Cruise is a consummate performer, but improvisation has never been his strong suit: Give him three months to practice, and he’ll hang off the jet for you. But ask him to do a seemingly impromptu lip sync, and he’ll look like he’s been rehearsing it in the mirror for months. And as Grantland’s Dave Schilling points out, “coolness is defined by lack of effort” — and Cruise, whether here or trying to dance on 106 & Park (or anywhere, really), is no longer cool.
It looks, in other words, like a whole lot of try. It’s been picked up by dozens of media outlets. It’s fine. But it’s no Joseph Gordon-Levitt — and certainly no Emma Stone. While taking in the awkward sound of “the song of the summer” coming out of Cruise’s mouth, I look at the tunneled intensity with which he stares down the camera.

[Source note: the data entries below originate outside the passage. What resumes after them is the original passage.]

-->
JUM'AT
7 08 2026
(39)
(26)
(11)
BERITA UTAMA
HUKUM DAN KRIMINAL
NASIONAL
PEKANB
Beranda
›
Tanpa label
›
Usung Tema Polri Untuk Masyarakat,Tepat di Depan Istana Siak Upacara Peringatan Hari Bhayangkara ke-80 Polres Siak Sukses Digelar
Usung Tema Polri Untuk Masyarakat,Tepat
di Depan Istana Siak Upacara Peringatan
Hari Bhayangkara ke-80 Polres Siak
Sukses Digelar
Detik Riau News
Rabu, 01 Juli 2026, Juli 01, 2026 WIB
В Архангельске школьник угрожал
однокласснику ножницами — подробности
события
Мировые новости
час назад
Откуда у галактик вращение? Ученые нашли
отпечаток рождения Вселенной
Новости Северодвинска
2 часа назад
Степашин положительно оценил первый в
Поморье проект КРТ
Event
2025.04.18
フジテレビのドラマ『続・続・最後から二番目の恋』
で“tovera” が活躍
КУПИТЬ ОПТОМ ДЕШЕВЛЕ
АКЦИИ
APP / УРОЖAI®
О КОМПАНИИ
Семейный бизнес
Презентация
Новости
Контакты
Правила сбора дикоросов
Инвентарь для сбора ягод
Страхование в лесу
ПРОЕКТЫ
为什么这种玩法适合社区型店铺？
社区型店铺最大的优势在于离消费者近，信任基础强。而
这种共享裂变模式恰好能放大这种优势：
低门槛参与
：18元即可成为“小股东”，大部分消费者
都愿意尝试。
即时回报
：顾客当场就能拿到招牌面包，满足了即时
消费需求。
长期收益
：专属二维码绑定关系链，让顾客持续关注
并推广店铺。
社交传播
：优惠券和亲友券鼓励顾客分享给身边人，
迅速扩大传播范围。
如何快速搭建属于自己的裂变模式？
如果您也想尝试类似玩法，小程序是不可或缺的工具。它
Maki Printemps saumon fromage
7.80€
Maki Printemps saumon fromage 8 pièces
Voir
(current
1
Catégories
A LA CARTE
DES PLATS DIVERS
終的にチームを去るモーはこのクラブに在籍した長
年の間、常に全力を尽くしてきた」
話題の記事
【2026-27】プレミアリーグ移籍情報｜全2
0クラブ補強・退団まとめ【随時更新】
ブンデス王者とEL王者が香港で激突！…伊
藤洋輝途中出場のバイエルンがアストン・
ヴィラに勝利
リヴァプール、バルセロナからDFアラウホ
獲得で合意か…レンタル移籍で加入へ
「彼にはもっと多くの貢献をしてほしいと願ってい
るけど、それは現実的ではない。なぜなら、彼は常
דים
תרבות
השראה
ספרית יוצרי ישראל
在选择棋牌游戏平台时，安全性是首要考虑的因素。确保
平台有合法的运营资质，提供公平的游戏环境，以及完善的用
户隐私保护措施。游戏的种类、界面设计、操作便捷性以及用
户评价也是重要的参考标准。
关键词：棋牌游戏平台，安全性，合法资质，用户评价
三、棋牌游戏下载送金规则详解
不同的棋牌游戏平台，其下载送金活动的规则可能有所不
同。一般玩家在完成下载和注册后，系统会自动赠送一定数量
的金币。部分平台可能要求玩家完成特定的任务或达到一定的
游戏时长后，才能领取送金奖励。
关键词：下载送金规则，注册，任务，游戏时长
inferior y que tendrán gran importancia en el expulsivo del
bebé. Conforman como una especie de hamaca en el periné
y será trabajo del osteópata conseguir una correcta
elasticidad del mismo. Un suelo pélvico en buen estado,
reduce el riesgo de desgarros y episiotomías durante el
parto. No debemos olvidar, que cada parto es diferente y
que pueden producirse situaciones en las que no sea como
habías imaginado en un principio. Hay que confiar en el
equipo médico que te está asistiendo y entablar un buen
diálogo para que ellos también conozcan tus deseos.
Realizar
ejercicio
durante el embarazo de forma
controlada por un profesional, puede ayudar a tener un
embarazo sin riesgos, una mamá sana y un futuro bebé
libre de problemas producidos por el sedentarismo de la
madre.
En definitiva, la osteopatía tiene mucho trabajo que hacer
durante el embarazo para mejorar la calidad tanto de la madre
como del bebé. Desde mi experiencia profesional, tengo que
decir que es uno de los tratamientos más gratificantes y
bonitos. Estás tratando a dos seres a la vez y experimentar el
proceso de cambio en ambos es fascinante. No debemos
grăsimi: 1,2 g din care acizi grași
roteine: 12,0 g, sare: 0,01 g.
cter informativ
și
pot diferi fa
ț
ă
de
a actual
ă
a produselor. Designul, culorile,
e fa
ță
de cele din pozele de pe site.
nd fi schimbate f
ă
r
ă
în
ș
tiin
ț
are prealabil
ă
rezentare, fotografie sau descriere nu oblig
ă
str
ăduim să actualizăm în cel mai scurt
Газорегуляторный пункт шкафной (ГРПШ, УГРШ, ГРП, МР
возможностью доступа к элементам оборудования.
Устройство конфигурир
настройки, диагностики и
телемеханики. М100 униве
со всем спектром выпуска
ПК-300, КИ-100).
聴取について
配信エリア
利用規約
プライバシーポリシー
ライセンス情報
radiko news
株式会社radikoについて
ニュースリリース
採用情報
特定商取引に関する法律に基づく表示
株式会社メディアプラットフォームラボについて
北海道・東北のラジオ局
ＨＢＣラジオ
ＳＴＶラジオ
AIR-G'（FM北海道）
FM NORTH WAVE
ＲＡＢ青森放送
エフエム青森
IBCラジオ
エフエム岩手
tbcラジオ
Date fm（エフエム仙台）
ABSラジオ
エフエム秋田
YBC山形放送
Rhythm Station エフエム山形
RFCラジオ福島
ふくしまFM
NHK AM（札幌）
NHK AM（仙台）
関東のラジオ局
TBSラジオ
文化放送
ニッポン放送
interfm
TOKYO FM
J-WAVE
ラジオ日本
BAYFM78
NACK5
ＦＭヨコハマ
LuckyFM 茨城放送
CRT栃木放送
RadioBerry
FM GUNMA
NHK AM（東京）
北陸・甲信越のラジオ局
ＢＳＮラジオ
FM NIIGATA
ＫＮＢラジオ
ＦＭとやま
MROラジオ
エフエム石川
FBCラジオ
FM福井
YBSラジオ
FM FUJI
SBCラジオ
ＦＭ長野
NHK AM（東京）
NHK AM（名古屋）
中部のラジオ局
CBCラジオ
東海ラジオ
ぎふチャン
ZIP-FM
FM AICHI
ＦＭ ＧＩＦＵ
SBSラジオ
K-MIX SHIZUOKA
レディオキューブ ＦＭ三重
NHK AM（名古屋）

The way he slinks his hand down his body, or extends it and manically beckons the audience closer. I find myself watching it on repeat, the same way I did with Cruise’s couch-jump. I’m shuddering. And all of the beautiful, nostalgic feelings from the weekend re-emerge, coated in bile. I close my eyes and the after-image of the couch, his arm slinking down Katie’s back, presenting her in public and insisting everyone call her "Kate," saluting L. Ron Hubbard in full fascist form in Scientology footage from Going Clear — it all comes rushing back.
The truth sours so much. Including, it seems, The Greatest Star in the World.